### PyTorch Autograd and Backpropagation

Understanding PyTorch’s autograd and backpropagation is crucial for efficiently designing and training models in machine learning. This chapter introduces these essential concepts with straightforward explanations and examples.

#### Introduction to Autograd

PyTorch provides an automatic differentiation system called **autograd**. It tracks all operations on `torch.Tensor` objects with the `requires_grad` attribute set to `True`. By doing so, it creates a **computation graph**, which enables efficient computation of gradients—needed for optimizing models via backpropagation. This makes PyTorch a preferred choice for tasks involving deep learning.

#### Computational Graphs

In PyTorch, each tensor operation creates a node in a computational graph. Tensors with `requires_grad=True` will be traced, and the entire history of computation will be captured in the graph. This graph is dynamic and automatically adjusted as tensors become unused (e.g., they go out of scope), which can be more efficient than static graph systems.


### Example: Simple Autograd Usage

Let’s see a basic example of using autograd in PyTorch:


In [1]:
import torch

# Create a tensor and set requires_grad=True to track its operations
x = torch.tensor(3.0, requires_grad=True)

# Perform some operations
y = x**2  # y = x^2
z = 2 * y + 3  # z = 2 * x^2 + 3

# Perform backpropagation to compute gradients
z.backward()  # Compute dz/dx

# Print the gradient of x
print(f"Gradient of x (dz/dx): {x.grad}")


Gradient of x (dz/dx): 12.0


In [5]:
import torch
# Create tensors
x = torch.randn(3, requires_grad = True )
print(f'{x=}')
y = x * 2
z = y.mean ()
print(f'{z=}')
# Backpropagation
z.backward ()

# Gradients
print(f'\ngrad dz/dx = {x.grad}')

x=tensor([-2.3873,  1.7180,  0.2499], requires_grad=True)
z=tensor(-0.2796, grad_fn=<MeanBackward0>)

grad dz/dx = tensor([0.6667, 0.6667, 0.6667])


### Explanation of the Example

In this example, we:
- Created a tensor `x` with `requires_grad=True`.
- Performed operations on `x` to build a computational graph.
- Used `backward()` on `z` to compute the gradient of `z` with respect to `x`.
- Accessed `x.grad` to view the computed gradients.

### Backpropagation Explained

**Backpropagation** is an algorithm used to compute the gradient of a loss function with respect to all weights in a neural network. It works by applying the chain rule of differentiation across the layers in the network, allowing for efficient gradient computation needed for optimization algorithms like gradient descent.

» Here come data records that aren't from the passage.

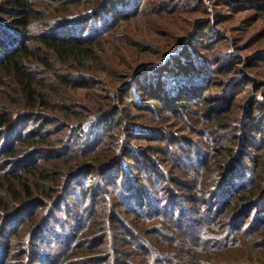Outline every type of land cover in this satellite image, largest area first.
<instances>
[{"label":"trees","instance_id":"1","mask_svg":"<svg viewBox=\"0 0 264 264\" xmlns=\"http://www.w3.org/2000/svg\"><path fill=\"white\" fill-rule=\"evenodd\" d=\"M15 1L0 264H264V0Z\"/></svg>","mask_w":264,"mask_h":264},{"label":"rangeland","instance_id":"2","mask_svg":"<svg viewBox=\"0 0 264 264\" xmlns=\"http://www.w3.org/2000/svg\"><path fill=\"white\" fill-rule=\"evenodd\" d=\"M1 1L2 2H0V6H2L3 8H5V9H8V8L14 9L15 8V5H14L15 2H16L15 0H8V1L1 0ZM40 1H43V0H40ZM202 1L204 2V6L206 8V12L208 13V16L206 18H204V19L203 18H199V21H202V20H204V21H211V23L213 25H215L216 18L219 17V19L226 21L228 24H231L229 17H231V15H233V17H234L236 13H232L231 10H228L226 8H225V10H220V11L216 10V8H220L219 4H221V3L231 2L233 0H202ZM189 17H190L189 14H184L181 18L183 20H185V21H188L189 20ZM244 17L246 18V20H247V17H248V20L250 21V23H254V22L256 23V26L254 28H252V29H256V27H257V32L252 35L255 38L250 43L249 42L248 43L245 42L244 45L241 46V47H239V48L240 49H245L247 47H250L247 51H243L244 52V55H251V58H254V56L257 54L256 53L257 52L256 51L257 49H258V51H264V17H262V16L259 17L258 15H254L253 16L252 14H249V15L245 14V15L239 16V19H243ZM20 18H21V16H18V20ZM40 18H43V17H40ZM147 19H148V16L145 17L143 21L146 22ZM40 21H44V19H40ZM124 25L125 26H128L130 24L126 23ZM147 25L148 24H145V23L142 22L140 26H147ZM229 27L230 26H228V29H230ZM36 31L39 32L40 30L38 29ZM230 35L231 36H234L231 33H230ZM250 36H248V37H250ZM246 40H247V38L245 39V41ZM147 44H149V41H147ZM83 93H85V92H83ZM9 101H8V103L10 105H12V102H9ZM29 128H32V126H30ZM64 160H66V158H63L61 161L55 162L54 165L56 166L57 163L63 162ZM105 252H108V250L106 249ZM229 259L230 260L231 259H234V257L232 256ZM75 260H77V259H75ZM138 261L139 260H136L133 263L137 264ZM226 263L227 264H231V261L228 260V262H226Z\"/></svg>","mask_w":264,"mask_h":264}]
</instances>
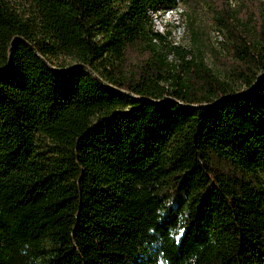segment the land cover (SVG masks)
Returning a JSON list of instances; mask_svg holds the SVG:
<instances>
[{"label": "trees", "instance_id": "trees-1", "mask_svg": "<svg viewBox=\"0 0 264 264\" xmlns=\"http://www.w3.org/2000/svg\"><path fill=\"white\" fill-rule=\"evenodd\" d=\"M175 1L0 0V264H264V49L200 96L113 70Z\"/></svg>", "mask_w": 264, "mask_h": 264}, {"label": "rangeland", "instance_id": "rangeland-1", "mask_svg": "<svg viewBox=\"0 0 264 264\" xmlns=\"http://www.w3.org/2000/svg\"><path fill=\"white\" fill-rule=\"evenodd\" d=\"M23 16L29 0H3ZM105 18L121 14L118 4L105 7ZM151 34L135 46L123 61L113 63L118 75L133 81L151 77L164 89L180 83L191 94L209 91V83L242 89L241 78L264 49V0H176L154 3L146 9ZM47 28L35 19V31L46 36ZM47 31V30H46ZM55 58L74 64L67 44L53 39ZM255 57V58H254Z\"/></svg>", "mask_w": 264, "mask_h": 264}, {"label": "water", "instance_id": "water-1", "mask_svg": "<svg viewBox=\"0 0 264 264\" xmlns=\"http://www.w3.org/2000/svg\"><path fill=\"white\" fill-rule=\"evenodd\" d=\"M260 76H262V75H260ZM243 93H245V91H242V92L238 93L236 96H239V95H241Z\"/></svg>", "mask_w": 264, "mask_h": 264}]
</instances>
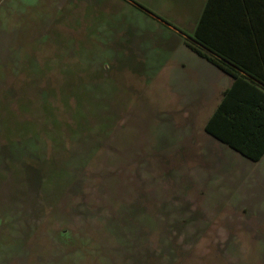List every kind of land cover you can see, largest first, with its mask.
I'll use <instances>...</instances> for the list:
<instances>
[{
	"label": "rangeland",
	"instance_id": "1",
	"mask_svg": "<svg viewBox=\"0 0 264 264\" xmlns=\"http://www.w3.org/2000/svg\"><path fill=\"white\" fill-rule=\"evenodd\" d=\"M148 20L124 0H0V264H264V158L195 151L165 109L173 57H141ZM192 151L201 183L181 175Z\"/></svg>",
	"mask_w": 264,
	"mask_h": 264
},
{
	"label": "crops",
	"instance_id": "2",
	"mask_svg": "<svg viewBox=\"0 0 264 264\" xmlns=\"http://www.w3.org/2000/svg\"><path fill=\"white\" fill-rule=\"evenodd\" d=\"M124 1L145 13L150 35L157 39L155 48L141 57H173L170 64H162L165 109L178 111L181 121L189 123L185 122V132L191 133L195 151L215 156L216 167L256 166L264 152L253 161L205 126L217 114L214 130L252 156L264 149V0H170V4L147 0L148 10L133 0ZM197 30L221 56L193 42L212 56L209 60L185 44L184 39L192 41L189 37ZM195 151L190 153L188 169L183 157L181 175L201 183L207 175L204 168L196 169ZM198 173L203 174L200 180Z\"/></svg>",
	"mask_w": 264,
	"mask_h": 264
},
{
	"label": "trees",
	"instance_id": "3",
	"mask_svg": "<svg viewBox=\"0 0 264 264\" xmlns=\"http://www.w3.org/2000/svg\"><path fill=\"white\" fill-rule=\"evenodd\" d=\"M192 41L188 40L187 38L184 39L185 44L192 50L194 51L196 54L202 56V57H206L209 60H213L211 57V55L207 54L206 52H204L203 50H201V48H199L197 45H195L196 42L197 44L203 46L204 48H206L207 50H209L210 52L221 56L219 53V51H217L212 45H210L207 41H205L199 34V31L197 30V32L194 34V36L189 37ZM222 56H224L222 54ZM227 57V56H226ZM226 71H228L227 69H224ZM229 72V71H228ZM215 117H217V114H213V116L211 117V119L208 121V123L205 126V130L212 134L214 137H216L217 139L226 142L229 144L230 147L234 148L235 150H237L238 152H240L241 154H243L244 156L248 157L249 159L253 160V161H257L259 160L261 154H263L264 149L262 151H259L257 156H252L247 150L243 149V147H239L236 142H234L231 139H228L227 137H225L223 134L217 132V130H214L213 127L211 126L213 123V119H215Z\"/></svg>",
	"mask_w": 264,
	"mask_h": 264
}]
</instances>
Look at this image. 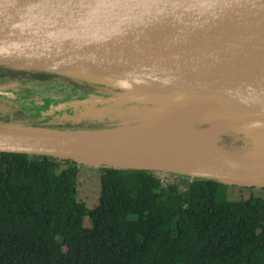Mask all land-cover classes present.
<instances>
[{"label": "water", "instance_id": "obj_1", "mask_svg": "<svg viewBox=\"0 0 264 264\" xmlns=\"http://www.w3.org/2000/svg\"><path fill=\"white\" fill-rule=\"evenodd\" d=\"M0 70L119 91L40 112L109 127L0 122V153L264 188V0H0ZM9 88L0 95L17 99ZM211 139L230 164L181 159L185 144Z\"/></svg>", "mask_w": 264, "mask_h": 264}, {"label": "trees", "instance_id": "obj_2", "mask_svg": "<svg viewBox=\"0 0 264 264\" xmlns=\"http://www.w3.org/2000/svg\"><path fill=\"white\" fill-rule=\"evenodd\" d=\"M79 81L0 70V86L12 85L7 91L18 96L0 95V122L109 127L108 119L78 124L58 122L59 113L41 115L80 97ZM80 168L70 160L0 153V264H264L263 196L230 201L228 185L215 180L99 167V201L89 209L78 197ZM168 176L185 185L166 182Z\"/></svg>", "mask_w": 264, "mask_h": 264}, {"label": "rangeland", "instance_id": "obj_3", "mask_svg": "<svg viewBox=\"0 0 264 264\" xmlns=\"http://www.w3.org/2000/svg\"><path fill=\"white\" fill-rule=\"evenodd\" d=\"M79 82H81L82 84L89 85L92 89V91L90 92H85L84 94H81L82 96H80V99H84L83 97H86L87 95H90V94L110 96V95H115L119 93V91L117 90H113V89H110L104 86L91 84V83L84 82V81H79ZM11 92L14 93L15 91L12 90ZM184 129H186V127ZM184 129H183V132H185ZM173 134L181 135L180 130L178 131V133L174 131ZM220 144L223 145V147H228L226 144V140ZM78 165L81 166L80 172H79V187H78L79 195L78 197L81 201L86 203L89 209H94L98 205L99 196H100V188H101L100 172H98L97 168L95 167H89V166L85 167V165H80V164ZM165 180L168 183L177 182L182 186L185 185L184 178L168 176V177H165ZM226 191L228 192V198L230 201H243V200L248 199L251 195L264 197V188L228 185ZM84 224H85V227L91 226L89 219L85 220Z\"/></svg>", "mask_w": 264, "mask_h": 264}, {"label": "bare ground", "instance_id": "obj_4", "mask_svg": "<svg viewBox=\"0 0 264 264\" xmlns=\"http://www.w3.org/2000/svg\"><path fill=\"white\" fill-rule=\"evenodd\" d=\"M182 110H177L174 113V115L171 117V119L168 122L169 128L167 130L172 131L170 128L177 121V119L180 118ZM202 110L203 109L200 108L196 112V114L194 115V118L191 121L195 122V120L202 113ZM188 111L190 112V109H187V112ZM178 131L179 130H177L176 132L178 133ZM184 131H185L184 133L193 134V135L196 134L195 132H190V128H188V129L186 128V129H184ZM180 136H182V135H180ZM186 138L189 140L191 139L190 137H186ZM185 148H186L185 149L186 151H183L181 159H188L190 161L196 162V164H200V163H204V162H209V163L218 162L219 164H226V162H227L228 164H230V162H231L224 156L225 154L223 153V151L217 147L216 141L214 139H211L209 141L194 140L191 143L185 144ZM191 158H192V160H191Z\"/></svg>", "mask_w": 264, "mask_h": 264}, {"label": "flooded vegetation", "instance_id": "obj_5", "mask_svg": "<svg viewBox=\"0 0 264 264\" xmlns=\"http://www.w3.org/2000/svg\"><path fill=\"white\" fill-rule=\"evenodd\" d=\"M75 84L78 85V86H80V87H82V88H84V92H83V94H84L85 92H90V91H92L91 87H90L89 85H87V84H82L81 82H75ZM90 89H91V90H90Z\"/></svg>", "mask_w": 264, "mask_h": 264}]
</instances>
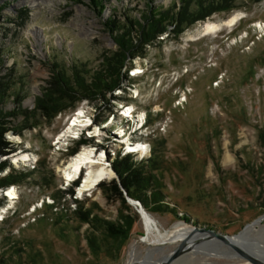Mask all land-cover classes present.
Here are the masks:
<instances>
[{
    "label": "rangeland",
    "instance_id": "1",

#### How Backpropagation Works:
1. **Forward Pass**: During the forward pass, the inputs propagate through the network, and outputs are computed based on the current weights of the network.
2. **Loss Calculation**: The difference between the predicted output and the actual target is used to compute the loss.
3. **Backward Pass**: During backpropagation, the gradient of the loss function with respect to each parameter (weight) is computed. The gradients are calculated using the chain rule by propagating gradients backward from the output layer to the input layer.

This allows for efficient updating of weights during training, using optimization techniques like stochastic gradient descent (SGD).

#### PyTorch and Backpropagation:

In PyTorch, when you call `.backward()` on the final output tensor, PyTorch automatically:
- Traverses the computational graph in reverse (from output back to input).
- Computes the gradients for all tensors in the graph that have `requires_grad=True`.

These gradients can then be used by optimization algorithms to update the weights of a neural network and minimize the loss function.